■ ESTRATTO:
5,6 milioni di tonnellate di cibo: questi gli incredibili numeri dello spreco alimentare in Italia, secondo una ricerca condotta da Istituto Green Bocconi. Un surplus generato soprattutto dalla prima parte della filiera produttiva: produttori, distributori e operatori della ristorazione sono “responsabili”, da soli, del 57% del totale delle eccedenze.

Così la startup del petfood Dog Heroes, un servizio di consegna a domicilio di pappe fresche per cani, si inventa la ricetta della “ciotola antispreco” e riesce a salvare, in un anno, circa 3 tonnellate di cibo. Come? Intervenendo all’inizio della filiera e recuperando il surplus direttamente dal produttore: il 30% del totale delle pappe Dog Heroes, infatti, sono prodotte ottimizzando il surplus delle lavorazioni degli alimenti per uso umano, riducendo in questo modo le eccedenze alimentari.

■ MATERIALE FORNITO:
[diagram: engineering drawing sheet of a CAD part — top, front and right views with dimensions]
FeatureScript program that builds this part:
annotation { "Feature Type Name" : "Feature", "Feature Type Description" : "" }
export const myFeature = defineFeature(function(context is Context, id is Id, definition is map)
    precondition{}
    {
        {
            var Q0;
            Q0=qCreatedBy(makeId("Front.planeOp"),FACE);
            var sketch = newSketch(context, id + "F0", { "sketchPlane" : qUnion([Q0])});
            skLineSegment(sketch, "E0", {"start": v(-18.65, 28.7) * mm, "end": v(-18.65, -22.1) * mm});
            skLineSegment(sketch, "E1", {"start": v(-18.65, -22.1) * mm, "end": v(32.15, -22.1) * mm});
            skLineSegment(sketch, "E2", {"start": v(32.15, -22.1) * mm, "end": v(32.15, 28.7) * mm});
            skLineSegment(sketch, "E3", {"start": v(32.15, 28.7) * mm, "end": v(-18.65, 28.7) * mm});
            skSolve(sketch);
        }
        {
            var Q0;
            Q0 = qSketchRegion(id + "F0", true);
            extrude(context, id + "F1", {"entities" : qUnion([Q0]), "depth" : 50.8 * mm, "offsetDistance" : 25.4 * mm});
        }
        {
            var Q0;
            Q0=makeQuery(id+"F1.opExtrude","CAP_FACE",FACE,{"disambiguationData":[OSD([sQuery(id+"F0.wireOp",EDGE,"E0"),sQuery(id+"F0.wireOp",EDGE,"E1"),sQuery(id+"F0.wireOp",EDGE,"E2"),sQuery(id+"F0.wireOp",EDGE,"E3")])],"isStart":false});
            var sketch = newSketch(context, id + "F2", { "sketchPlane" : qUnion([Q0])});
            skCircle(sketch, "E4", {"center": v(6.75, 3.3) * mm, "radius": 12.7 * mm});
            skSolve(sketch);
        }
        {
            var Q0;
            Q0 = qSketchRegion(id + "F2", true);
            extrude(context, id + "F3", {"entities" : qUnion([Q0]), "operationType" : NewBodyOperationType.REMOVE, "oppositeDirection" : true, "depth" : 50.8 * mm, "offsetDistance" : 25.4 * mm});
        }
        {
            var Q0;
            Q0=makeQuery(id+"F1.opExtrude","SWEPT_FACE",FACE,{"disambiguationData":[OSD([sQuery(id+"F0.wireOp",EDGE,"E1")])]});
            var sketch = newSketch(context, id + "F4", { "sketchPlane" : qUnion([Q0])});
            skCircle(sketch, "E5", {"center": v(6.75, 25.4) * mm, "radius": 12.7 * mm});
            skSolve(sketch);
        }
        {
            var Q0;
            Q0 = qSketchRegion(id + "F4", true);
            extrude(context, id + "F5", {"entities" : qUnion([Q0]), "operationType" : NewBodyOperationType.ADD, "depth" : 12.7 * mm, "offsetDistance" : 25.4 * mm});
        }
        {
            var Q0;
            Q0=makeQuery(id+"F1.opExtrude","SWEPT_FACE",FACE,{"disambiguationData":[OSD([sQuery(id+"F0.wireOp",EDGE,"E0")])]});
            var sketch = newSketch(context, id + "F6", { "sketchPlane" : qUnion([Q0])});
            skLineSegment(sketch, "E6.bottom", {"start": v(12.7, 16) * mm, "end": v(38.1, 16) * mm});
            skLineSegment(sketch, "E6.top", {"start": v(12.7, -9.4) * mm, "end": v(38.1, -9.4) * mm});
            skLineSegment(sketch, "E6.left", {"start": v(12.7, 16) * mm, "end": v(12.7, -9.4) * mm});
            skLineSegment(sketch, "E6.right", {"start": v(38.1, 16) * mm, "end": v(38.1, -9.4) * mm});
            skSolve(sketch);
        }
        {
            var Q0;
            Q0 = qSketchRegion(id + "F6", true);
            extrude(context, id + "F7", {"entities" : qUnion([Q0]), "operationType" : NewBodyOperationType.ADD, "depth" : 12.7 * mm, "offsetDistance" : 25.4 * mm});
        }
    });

■ COMPITI DA SVOLGERE:
1/ Secondo il testo sullo spreco alimentare, quale quota del totale delle eccedenze si deve a produttori, distributori e operatori della ristorazione?
2/ Per ciascuna delle affermazioni seguenti indica se concorda con il testo sullo spreco alimentare, citando le parole decisive del testo: (a) la ricerca sullo spreco alimentare in Italia è stata condotta dall'Istituto Green Bocconi; (b) Dog Heroes consegna a domicilio pappe secche per gatti; (c) metà delle pappe Dog Heroes è prodotta ottimizzando il surplus delle lavorazioni degli alimenti per uso umano.
3/ Prosegui il testo sullo spreco alimentare e sulla startup Dog Heroes dal punto in cui termina.

■ RISPOSTE AI COMPITI:
1/ Il 57% del totale delle eccedenze.

2/
(a) Sì: "secondo una ricerca condotta da Istituto Green Bocconi".
(b) No: "un servizio di consegna a domicilio di pappe fresche per cani".
(c) No: "il 30% del totale delle pappe Dog Heroes, infatti, sono prodotte ottimizzando il surplus delle lavorazioni degli alimenti per uso umano".

3/
«Dog Heroes è nata per rendere accessibile a tutti, in maniera comoda e semplice, la migliore alimentazione possibile per i nostri cani. Le nostre pappe sono cucinate fresche, personalizzate sulle esigenze del singolo cane in base alle linee guida della Fediaf e sono il risultato di processi di selezione delle materie prime e di  processi produttivi identici a quelli della produzione alimentare dell’uomo – spiegano Pierluigi Consolandi e Marco Laganà, co-fondatori di Dog Heroes – In questo senso, abbiamo fatto coincidere la selezione delle migliori materie prima con la lotta agli sprechi: nelle nostre ricette c’è oltre il 60% di proteina, che spesso viene dall’eccedenza di lavorazione delle ricette destinate ad uso umano. Si tratta di un’ottimizzazione di processo, che in un anno ci ha permesso di recuperare oltre 3 tonnellate di cibo di qualità».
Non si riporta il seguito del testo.